Output exactly the lines spanning from the line containing "pinky dip: (186, 246)" to the last line of the entries, inclusive.

——————

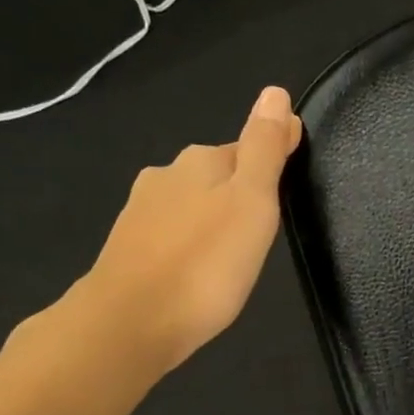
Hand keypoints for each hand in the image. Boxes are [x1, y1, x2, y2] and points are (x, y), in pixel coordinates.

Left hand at [80, 86, 301, 370]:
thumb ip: (265, 149)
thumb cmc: (206, 263)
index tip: (286, 192)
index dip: (268, 166)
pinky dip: (186, 246)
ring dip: (208, 222)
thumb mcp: (252, 202)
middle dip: (236, 195)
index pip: (245, 149)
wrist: (131, 322)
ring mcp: (139, 213)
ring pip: (187, 207)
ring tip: (229, 255)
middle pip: (213, 177)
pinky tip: (194, 271)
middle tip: (260, 231)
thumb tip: (275, 92)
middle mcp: (165, 176)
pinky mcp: (126, 250)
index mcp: (200, 162)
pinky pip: (168, 237)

——————

Output of the exercise:
pinky dip: (186, 246)
ring dip: (208, 222)
thumb mcp: (252, 202)
middle dip: (236, 195)
index pip: (245, 149)
wrist: (131, 322)
ring mcp: (139, 213)
ring pip: (187, 207)
ring tip: (229, 255)
middle pip: (213, 177)
pinky tip: (194, 271)
middle tip: (260, 231)
thumb tip: (275, 92)
middle mcp: (165, 176)
pinky mcp: (126, 250)
index mcp: (200, 162)
pinky pip: (168, 237)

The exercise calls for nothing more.